* The problem *
Only one span of the listing below should come back. It runs from the line with "coaster: none [435,315,484,351]" through the line with "cup: none [158,275,185,306]", and each of its lines must be reproduced exactly.

══════

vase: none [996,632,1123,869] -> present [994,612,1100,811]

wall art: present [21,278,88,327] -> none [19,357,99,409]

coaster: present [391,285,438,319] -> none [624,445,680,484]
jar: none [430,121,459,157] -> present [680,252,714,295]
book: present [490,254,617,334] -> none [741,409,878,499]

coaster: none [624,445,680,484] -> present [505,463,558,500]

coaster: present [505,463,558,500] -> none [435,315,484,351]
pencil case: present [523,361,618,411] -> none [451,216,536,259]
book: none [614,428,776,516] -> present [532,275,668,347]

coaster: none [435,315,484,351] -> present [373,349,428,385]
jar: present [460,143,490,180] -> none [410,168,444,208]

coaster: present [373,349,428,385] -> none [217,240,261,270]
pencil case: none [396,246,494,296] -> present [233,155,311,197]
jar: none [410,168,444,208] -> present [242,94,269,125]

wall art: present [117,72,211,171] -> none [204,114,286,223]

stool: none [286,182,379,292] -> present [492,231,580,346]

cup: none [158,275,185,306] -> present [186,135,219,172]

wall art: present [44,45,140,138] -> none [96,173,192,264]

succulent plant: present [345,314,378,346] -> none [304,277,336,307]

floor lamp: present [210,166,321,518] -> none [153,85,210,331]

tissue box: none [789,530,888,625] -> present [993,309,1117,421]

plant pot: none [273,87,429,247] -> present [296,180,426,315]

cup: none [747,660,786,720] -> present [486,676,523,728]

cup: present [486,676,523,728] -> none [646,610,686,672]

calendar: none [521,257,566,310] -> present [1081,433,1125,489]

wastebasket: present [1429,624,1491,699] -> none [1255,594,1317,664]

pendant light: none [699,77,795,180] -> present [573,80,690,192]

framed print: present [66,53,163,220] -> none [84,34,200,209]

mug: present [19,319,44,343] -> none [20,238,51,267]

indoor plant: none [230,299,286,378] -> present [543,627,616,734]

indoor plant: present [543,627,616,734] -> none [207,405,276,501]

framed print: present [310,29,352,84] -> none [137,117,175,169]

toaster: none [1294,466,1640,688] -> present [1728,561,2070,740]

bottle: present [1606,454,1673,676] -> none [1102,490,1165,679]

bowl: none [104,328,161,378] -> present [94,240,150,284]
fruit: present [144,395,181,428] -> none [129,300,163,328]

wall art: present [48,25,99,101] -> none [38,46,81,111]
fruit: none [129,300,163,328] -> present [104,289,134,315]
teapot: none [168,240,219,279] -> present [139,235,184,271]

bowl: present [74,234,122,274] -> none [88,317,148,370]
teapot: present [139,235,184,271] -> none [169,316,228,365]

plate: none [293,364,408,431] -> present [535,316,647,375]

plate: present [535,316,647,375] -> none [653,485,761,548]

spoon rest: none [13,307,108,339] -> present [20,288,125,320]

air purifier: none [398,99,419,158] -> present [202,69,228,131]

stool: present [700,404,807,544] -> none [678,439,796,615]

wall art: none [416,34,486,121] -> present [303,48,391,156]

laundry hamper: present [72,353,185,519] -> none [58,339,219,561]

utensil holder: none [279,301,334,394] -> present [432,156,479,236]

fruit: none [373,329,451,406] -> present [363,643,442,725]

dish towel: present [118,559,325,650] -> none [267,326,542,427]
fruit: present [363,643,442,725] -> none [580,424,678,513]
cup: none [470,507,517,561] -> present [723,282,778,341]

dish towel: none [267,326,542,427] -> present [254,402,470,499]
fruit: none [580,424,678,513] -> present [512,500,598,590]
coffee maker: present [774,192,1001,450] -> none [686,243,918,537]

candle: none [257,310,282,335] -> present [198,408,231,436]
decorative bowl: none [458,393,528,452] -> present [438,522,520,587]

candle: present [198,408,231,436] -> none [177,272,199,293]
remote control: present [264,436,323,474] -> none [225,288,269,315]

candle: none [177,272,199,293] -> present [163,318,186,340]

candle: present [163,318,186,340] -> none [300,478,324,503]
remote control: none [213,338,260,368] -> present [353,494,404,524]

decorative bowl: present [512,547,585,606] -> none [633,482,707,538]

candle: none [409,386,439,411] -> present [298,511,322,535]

══════

* Solution to this problem *
coaster: none [435,315,484,351] -> present [373,349,428,385]
jar: present [460,143,490,180] -> none [410,168,444,208]

coaster: present [373,349,428,385] -> none [217,240,261,270]
pencil case: none [396,246,494,296] -> present [233,155,311,197]
jar: none [410,168,444,208] -> present [242,94,269,125]

wall art: present [117,72,211,171] -> none [204,114,286,223]

stool: none [286,182,379,292] -> present [492,231,580,346]

cup: none [158,275,185,306] -> present [186,135,219,172]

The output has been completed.